Does Labour have anything to offer other than rampant negativity?

Jo G said...

"And did I really hear Diane Abbott, the radical black MP for Hackney, saying there should be a curfew in her constituency?"

Yes you did. I heard her too and applauded her but you missed out her main point. She said those who cared about poverty did not trash their own communities. She was right there and saw what the mobs had done to their own in her constituency.

Jo G said...

"It was a protest against police delay in admitting that Duggan hadn't shot first that turned into the riot. It might take another factor, perhaps sectarianism, to spark similar violence among the white Scottish underclass."

Iain you really are losing it bigtime.
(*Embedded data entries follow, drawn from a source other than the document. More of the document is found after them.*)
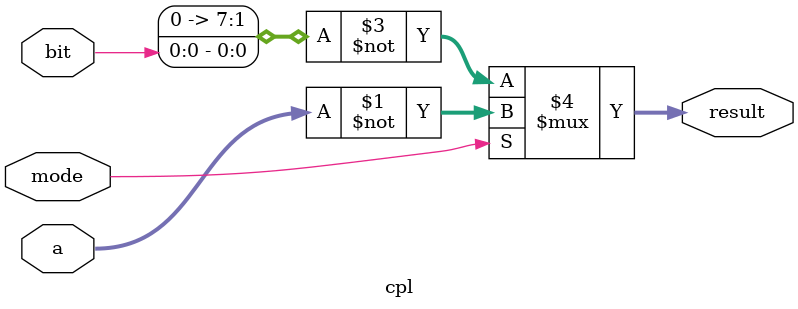
<source format=v>
`timescale 1ns / 1ps

module cpl(a, result, mode, bit);
       
    input        mode;
    input        bit;
    input  [7:0] a;             // Temp accumulators
    output [7:0] result;        // result of the operation
    
    assign result = mode ? ~a : ~bit; 
endmodule 
</source>
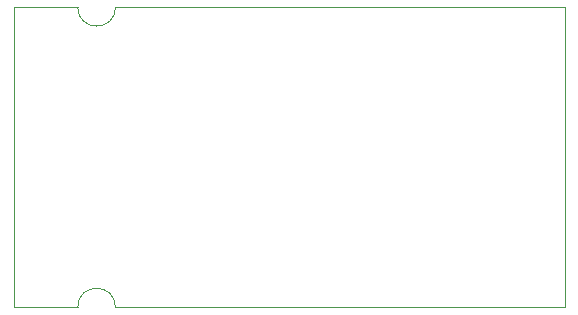
<source format=gbr>
%TF.GenerationSoftware,KiCad,Pcbnew,8.0.9-8.0.9-0~ubuntu22.04.1*%
%TF.CreationDate,2025-04-29T10:25:46+09:00*%
%TF.ProjectId,CANGatewayE,43414e47-6174-4657-9761-79452e6b6963,rev?*%
%TF.SameCoordinates,Original*%
%TF.FileFunction,Profile,NP*%
%FSLAX46Y46*%
G04 Gerber Fmt 4.6, Leading zero omitted, Abs format (unit mm)*
G04 Created by KiCad (PCBNEW 8.0.9-8.0.9-0~ubuntu22.04.1) date 2025-04-29 10:25:46*
%MOMM*%
%LPD*%
G01*
G04 APERTURE LIST*
%TA.AperFunction,Profile*%
%ADD10C,0.050000*%
%TD*%
G04 APERTURE END LIST*
D10*
X49784000Y0D02*
X11760000Y0D01*
X11760000Y25400000D02*
G75*
G02*
X8560000Y25400000I-1600000J0D01*
G01*
X8560000Y0D02*
G75*
G02*
X11760000Y0I1600000J0D01*
G01*
X8560000Y25400000D02*
X3175000Y25400000D01*
X49784000Y25400000D02*
X49784000Y0D01*
X8560000Y0D02*
X3175000Y0D01*
X11760000Y25400000D02*
X49784000Y25400000D01*
X3175000Y0D02*
X3175000Y25400000D01*
M02*

</source>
This is a disgusting statement to include in any piece you write. It sounds like its a suggestion from you as to how we can kick it all off up here. How bloody irresponsible can you get?

CWH said...

Joe G said:
""Iain you really are losing it bigtime.""

Indeed he is if Mr McWhirter's Essay of the week in today's Sunday Herlad is anything to go by in which he claims 'Anarchy broke out in the UK last week'. Really?

Alas we cannot comment on Mr McWhirter's article - in the digital edition of the newspaper at any rate.

If we could we might, very reasonably, point out to Mr McWhirter that on Tuesday night in Glasgow, for example, 65,000 or so turned out to watch a football benefit match and in the process raised £300,000 for charity.

No one in Scotland is complacent about the possibility of rioting breaking out hear, or feeling in any way superior to our southern neighbours. Calling these riots English riots is merely describing the situation accurately and with clarity.